Members of Afghan robotics girls team which was denied entry into the United States for a competition, work on their robots in Herat province Thomson Reuters
HERAT, Afghanistan (Reuters) – Two Afghan girls refused visas to the United States for a robot-building competition said on Tuesday they were mystified by the decision, as the contest’s organizers said teams from Iran and Sudan as well as a de facto Syrian team had gained visas.
Afghanistan itself is not on the list and Team Afghanistan’s robot, unlike its creators, has been allowed entry to the United States. Asked by Reuters on Tuesday why the girls were banned, a U.S. State Department spokesperson cited regulations prohibiting the agency from discussing individual visa cases.
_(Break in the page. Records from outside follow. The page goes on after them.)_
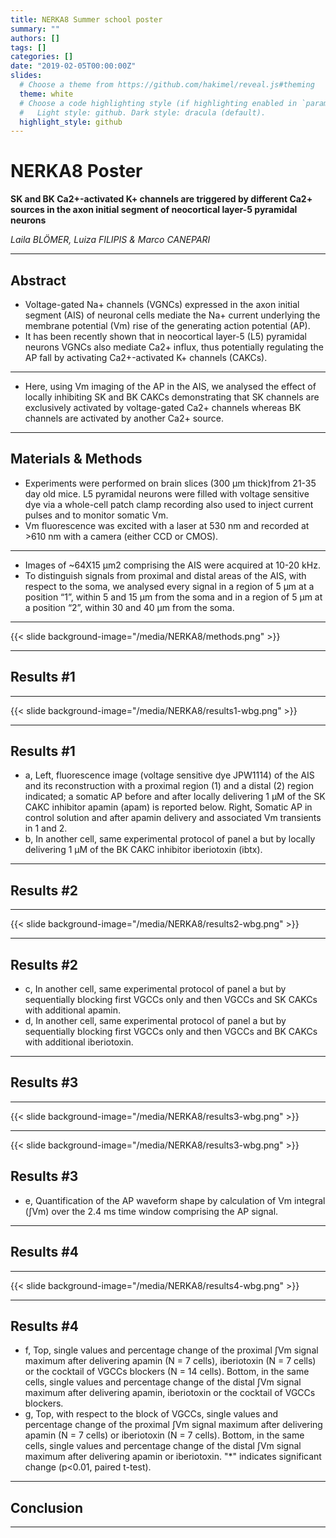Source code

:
 ```yaml
---
title: NERKA8 Summer school poster
summary: ""
authors: []
tags: []
categories: []
date: "2019-02-05T00:00:00Z"
slides:
  # Choose a theme from https://github.com/hakimel/reveal.js#theming
  theme: white
  # Choose a code highlighting style (if highlighting enabled in `params.toml`)
  #   Light style: github. Dark style: dracula (default).
  highlight_style: github
---
```


# NERKA8 Poster
**SK and BK Ca2+-activated K+ channels are triggered by different Ca2+ sources in the axon initial segment of neocortical layer-5 pyramidal neurons** 

*Laila BLÖMER, Luiza FILIPIS & Marco CANEPARI*

---

## Abstract
- Voltage-gated Na+ channels (VGNCs) expressed in the axon initial segment (AIS) of neuronal cells mediate the Na+ current underlying the membrane potential (Vm) rise of the generating action potential (AP). 
- It has been recently shown that in neocortical  layer-5 (L5) pyramidal neurons VGNCs also mediate Ca2+ influx, thus potentially regulating the AP fall by activating Ca2+-activated K+ channels (CAKCs). 

--- 

- Here, using Vm imaging of the AP in the AIS, we analysed the effect of locally inhibiting SK and BK CAKCs demonstrating that SK channels are exclusively activated by voltage-gated Ca2+ channels whereas BK channels are activated by another Ca2+ source.       

---

## Materials & Methods

- Experiments were performed on brain slices (300  µm thick)from 21-35 day old mice. L5 pyramidal neurons were filled with voltage sensitive dye via a whole-cell patch clamp recording also used to inject current pulses and to monitor somatic Vm.
- Vm fluorescence was excited with a laser at 530 nm and recorded at >610 nm with a camera (either CCD or CMOS).

---

- Images of ~64X15 µm2 comprising the AIS were acquired at 10-20 kHz.  
- To distinguish signals from proximal and distal areas of the AIS, with respect to the soma, we  analysed every signal in a region of 5 µm at a position “1”, within 5 and 15 µm from the soma and in a region of 5 µm at a position “2”, within 30 and 40 µm from the soma.

---

{{< slide background-image="/media/NERKA8/methods.png" >}}

---

## Results #1

---

{{< slide background-image="/media/NERKA8/results1-wbg.png" >}}

---
## Results #1

- a, Left, fluorescence image (voltage sensitive dye JPW1114) of the AIS and its reconstruction with a proximal region (1) and a distal (2) region indicated; a somatic AP before and after locally delivering 1 µM of the SK CAKC inhibitor apamin (apam) is reported below.  Right, Somatic AP in control solution and after apamin delivery and associated Vm transients in 1 and 2. 
- b, In another cell, same experimental protocol of panel a but by locally delivering 1 µM of the BK CAKC inhibitor iberiotoxin (ibtx). 

---

## Results #2

---

{{< slide background-image="/media/NERKA8/results2-wbg.png" >}}

---
## Results #2

- c, In another cell, same experimental protocol of panel a but by sequentially blocking first VGCCs only and then VGCCs and SK CAKCs with additional apamin. 
- d, In another cell, same experimental protocol of panel a but by sequentially blocking first VGCCs only and then VGCCs and BK CAKCs with additional iberiotoxin.


---

## Results #3

---

{{< slide background-image="/media/NERKA8/results3-wbg.png" >}}

---

{{< slide background-image="/media/NERKA8/results3-wbg.png" >}}

## Results #3
- e, Quantification of the AP waveform shape by calculation of Vm integral (∫Vm) over the 2.4 ms time window comprising the AP signal.


---

## Results #4

---

{{< slide background-image="/media/NERKA8/results4-wbg.png" >}}

---
## Results #4


- f, Top, single values and percentage change of the proximal  ∫Vm signal maximum after delivering apamin (N = 7 cells), iberiotoxin (N = 7 cells) or the cocktail of VGCCs blockers (N = 14 cells). Bottom, in the same cells, single values and percentage change of the distal ∫Vm signal maximum after delivering apamin, iberiotoxin or the cocktail of VGCCs blockers. 
- g, Top, with respect to the block of VGCCs, single values and percentage change of the proximal  ∫Vm signal maximum after delivering apamin (N = 7 cells) or iberiotoxin (N = 7 cells). Bottom, in the same cells, single values and percentage change of the distal ∫Vm signal maximum after delivering apamin or iberiotoxin. "*" indicates significant change (p<0.01, paired t-test).

---

## Conclusion


---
“We still don’t know the reason why we were not granted visas, because other countries participating in the competition have been given visas,” said 14-year-old Fatemah Qaderyan, part of the team that made two journeys to the U.S. Embassy in the Afghan capital Kabul to apply for their papers.
Most of the female team members were either infants or not yet born at the time of the U.S.-backed military intervention in Afghanistan in 2001 that toppled the Taliban regime – whose ultra-hardline interpretation of sharia (Islamic law) banned girls from school, women from working outside the home and all females from leaving home without a male relative.
“CLEAR INSULT”
FIRST Global’s president, Joe Sestak, said in a post on the organization’s Facebook page that he was “saddened” by the U.S. decision but the Afghan team would be able to connect with the competition via a live Skype video link.
He added that the teams of 156 countries – including from Iran and Sudan, which are on Trump’s list of countries whose citizens are banned from entry – had received their visas.
Also approved for visas was “Team Hope,” a group of Syrian refugees, he said.
In a June 26 ruling, the U.S. Supreme Court revived parts of Trump’s March 6 executive order that had been blocked by lower courts. The highest court let the ban go forward with a limited scope, saying that it cannot apply to anyone with credible “bona fide relationship” with a U.S. person or entity.